连对成员工作失误上的批评指责,都得优先顾虑分局要求的“大局观念”。
可该提点依旧要提点,否则安全意识落实不到位,日后再出问题,那肯定还是他这个带班主任提点不到位的结果。
许卓禹往会议桌前一站,粗暴地直切主题:“我先简要说一下接下来三个月塔台的整体安排,7月模拟机综合实战演练,8月一年一度的大流量暑假运力保障,9月复训的同时还有局方两年一次的资质排查考试,你们心里应该清楚,接下来的这一段时间每一天都是挑战,每一天都不好过,工作习惯怎么样、知识欠不欠缺,基本功扎不扎实,你们问问自己,千万别得过且过,睁一只眼闭一只眼,上岗不知道自己是什么状态,这种情况很危险。”

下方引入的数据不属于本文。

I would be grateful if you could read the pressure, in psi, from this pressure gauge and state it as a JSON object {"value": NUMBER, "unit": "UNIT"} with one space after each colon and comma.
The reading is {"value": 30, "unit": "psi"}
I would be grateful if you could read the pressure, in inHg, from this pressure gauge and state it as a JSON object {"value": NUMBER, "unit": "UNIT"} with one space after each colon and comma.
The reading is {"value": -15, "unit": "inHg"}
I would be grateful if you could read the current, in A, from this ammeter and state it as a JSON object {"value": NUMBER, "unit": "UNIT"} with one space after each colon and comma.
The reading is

“我还是那句话,这份工作没什么了不起的,但它性质非常严肃,别出了事情让自己背上良心债,所以能干就干!”
团队日趋年轻化,平均年龄分布在二十八|九岁,他还是考虑到了这些孩子的脸面,将后半句“不能干收拾东西滚蛋”生硬地咽进肚子里。
大家垂着眼睛,会议室里鸦雀无声。
许卓禹凶完不摆领导的谱,不浪费无意义的时间,紧接着目光落在咏溪身上,说:“跑道侵入的案例分析会,由你来做专题分享。”
咏溪眼皮一抬,愕然,一下子没弄明白这是上面朝她背后抽了一巴掌,马上又派许卓禹喂甜枣,肯定她的工作能力吗?
许卓禹木着脸,问:“有问题吗?”
“左邻右舍”齐刷刷看过来,咏溪迫于诸多眼神威压摇摇头。
许卓禹大手一挥,示意散会。
咏溪合上工作记录本,有意要和许卓禹谈一谈,慢大家一步起身,越过会议桌,喊住他,直白地表示自己没有做专题分享的经验。

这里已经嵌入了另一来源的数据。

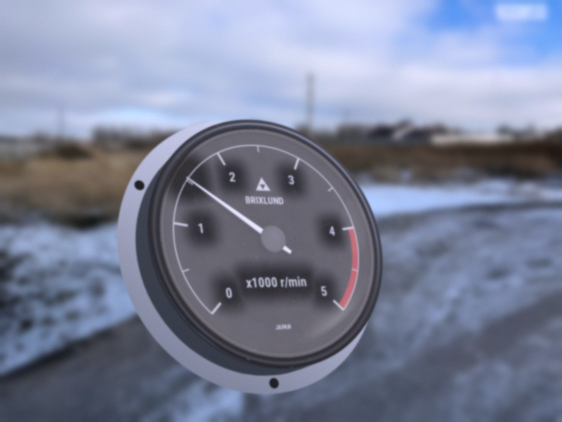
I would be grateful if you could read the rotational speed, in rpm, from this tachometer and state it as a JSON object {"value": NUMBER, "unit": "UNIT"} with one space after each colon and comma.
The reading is {"value": 1500, "unit": "rpm"}
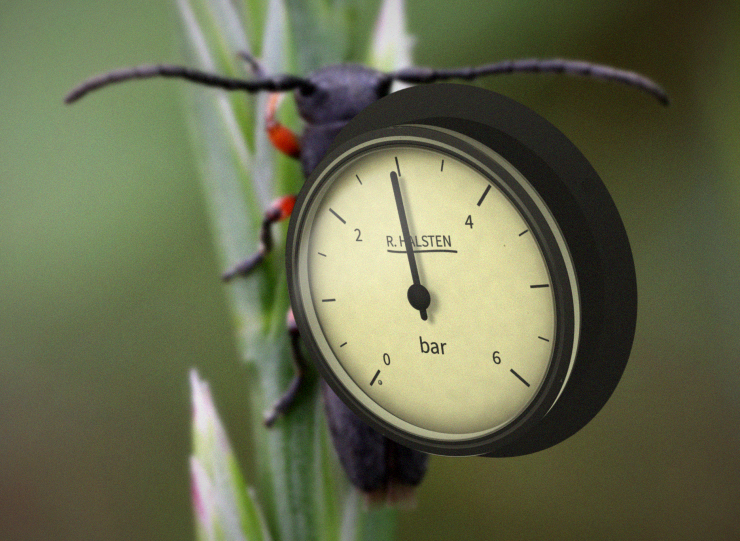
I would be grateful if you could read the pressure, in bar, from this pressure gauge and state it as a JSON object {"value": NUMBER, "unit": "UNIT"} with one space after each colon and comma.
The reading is {"value": 3, "unit": "bar"}
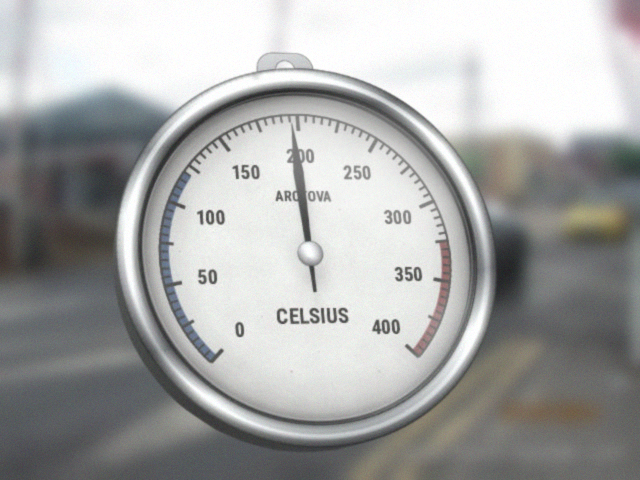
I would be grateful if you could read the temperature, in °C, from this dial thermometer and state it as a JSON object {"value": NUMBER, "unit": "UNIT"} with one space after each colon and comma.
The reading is {"value": 195, "unit": "°C"}
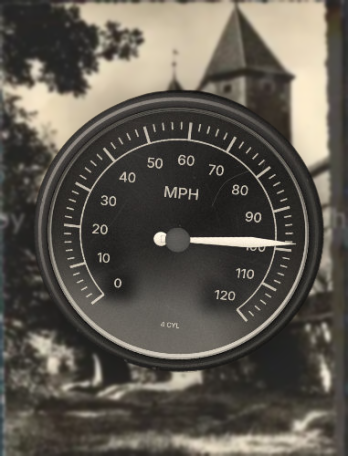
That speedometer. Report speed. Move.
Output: 98 mph
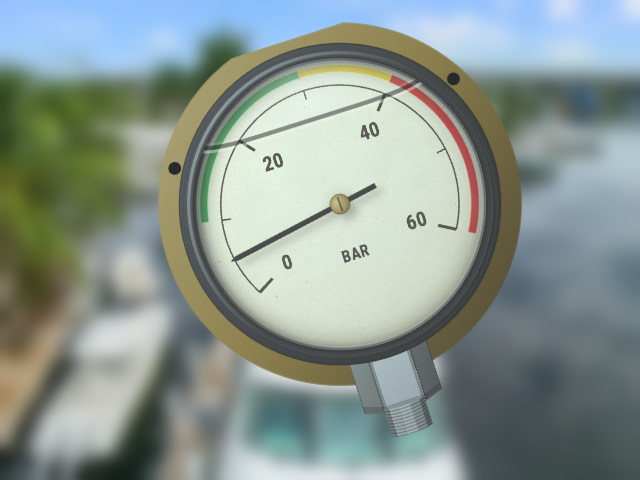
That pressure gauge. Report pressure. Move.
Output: 5 bar
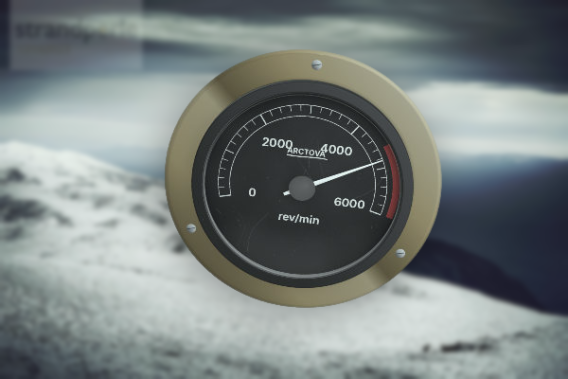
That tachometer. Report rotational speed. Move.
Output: 4800 rpm
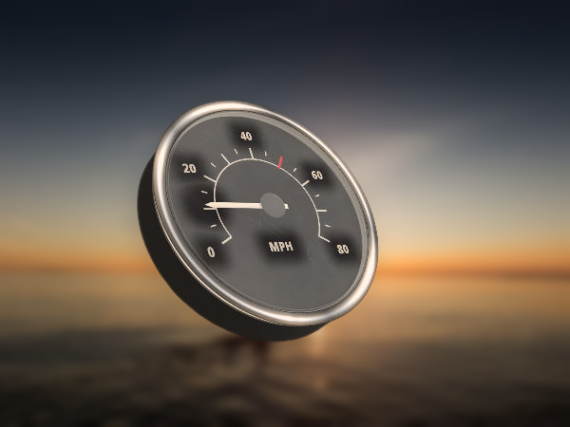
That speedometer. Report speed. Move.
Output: 10 mph
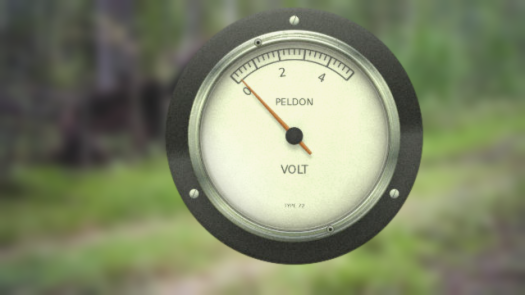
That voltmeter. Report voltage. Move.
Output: 0.2 V
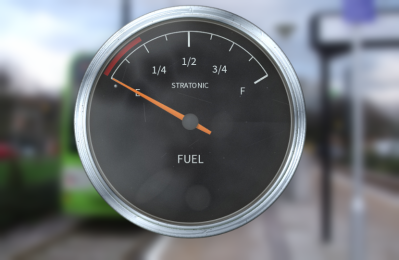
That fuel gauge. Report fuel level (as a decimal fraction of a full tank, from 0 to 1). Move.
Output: 0
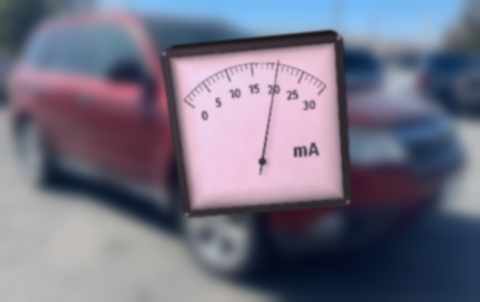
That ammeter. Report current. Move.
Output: 20 mA
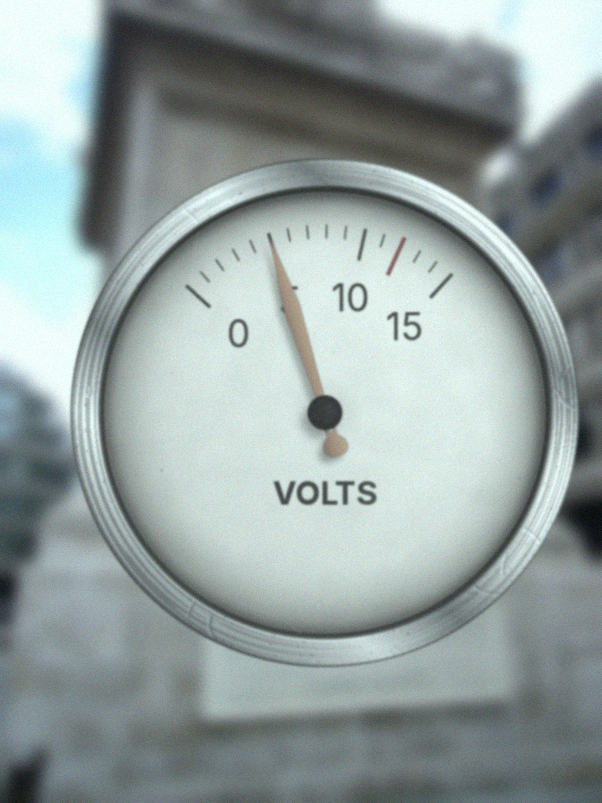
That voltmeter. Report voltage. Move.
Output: 5 V
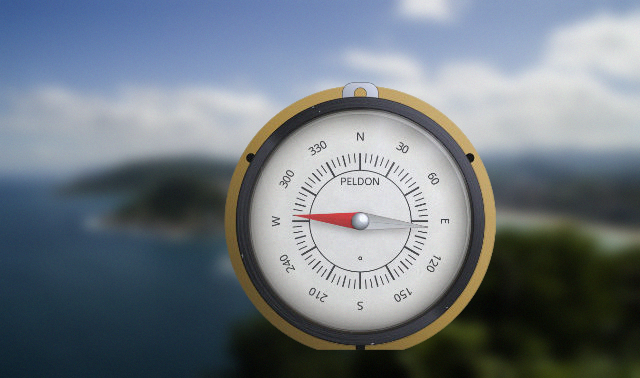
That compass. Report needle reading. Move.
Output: 275 °
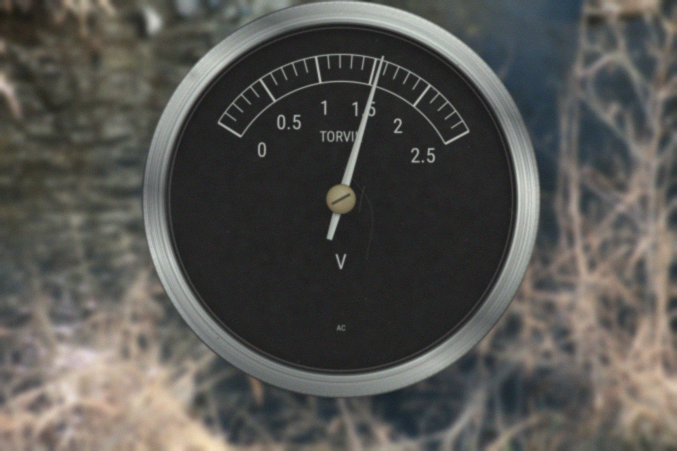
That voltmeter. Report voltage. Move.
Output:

许卓禹曲解道:“没有经验,所以以后打算都不做吗?觉得这项工作跟你没关系?”
交流中总是爱使用问句的人,话里必定带着自己质疑对方的强势态度,咏溪听着应激地抓狂,应激地想要发火,但她更擅长的是抑制住不职业化的情绪起伏,她摇摇头,语气轻而稳重地说:“我不是那个意思,专题会的形式、内容侧重,我只有了解详细了,才知道怎么着手去准备。”

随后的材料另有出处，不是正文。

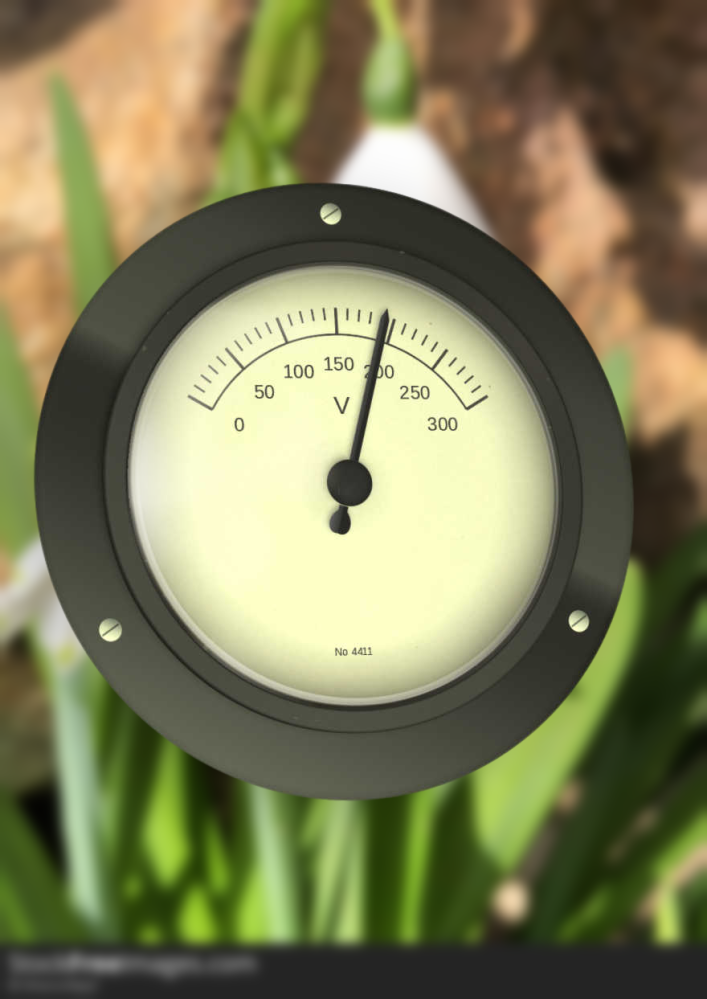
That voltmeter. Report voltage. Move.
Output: 190 V
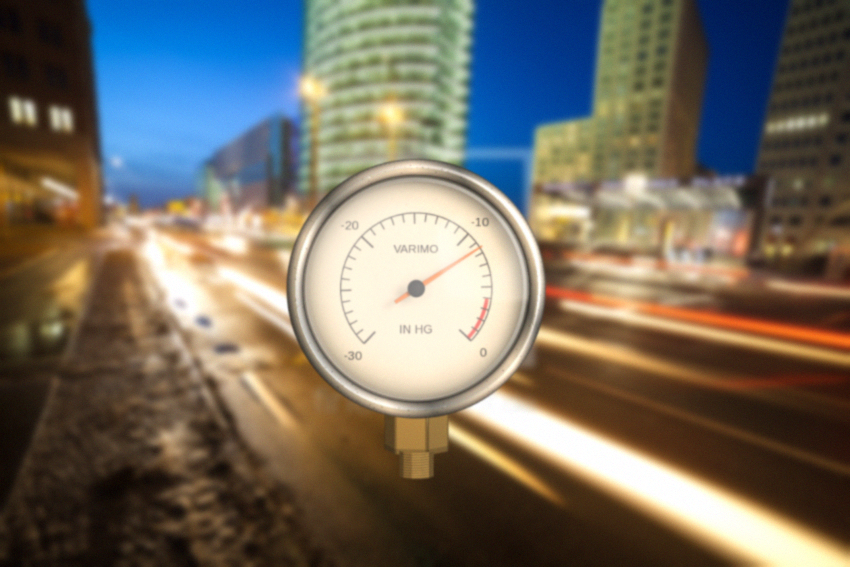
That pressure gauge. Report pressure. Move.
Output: -8.5 inHg
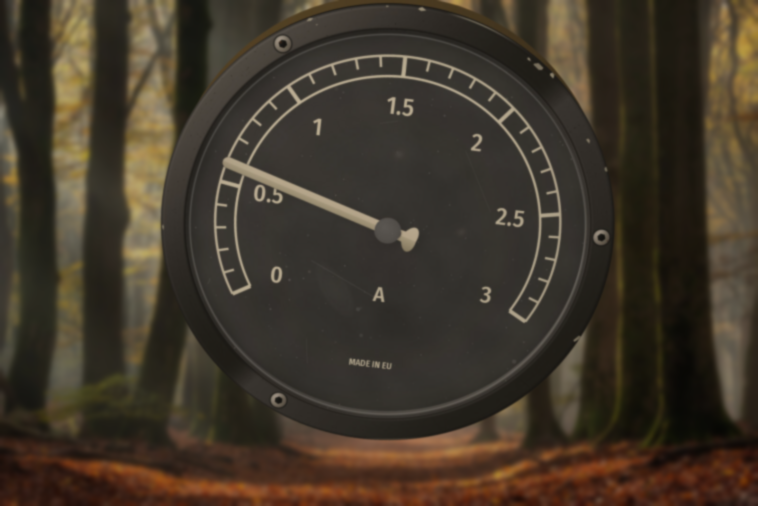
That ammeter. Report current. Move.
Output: 0.6 A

“形式参照以往的例会模式,内容侧重在你的工作思路上,至于格式和PPT那些......”许卓禹想了想,突然挪一步到门口,看向走道,喊了声:“卜松松——!”
班组成员尚未赶得及登上顶层,有进洗手间洗手的,有饮水机前喝水的,有整理自己耳机线的,原本严阵以待的严肃面容,猛地听到大鳌真名,开启了微笑开关似的,各个窃窃地笑起来,连带着大鳌女徒弟头一低,嘴角露出两个酒窝。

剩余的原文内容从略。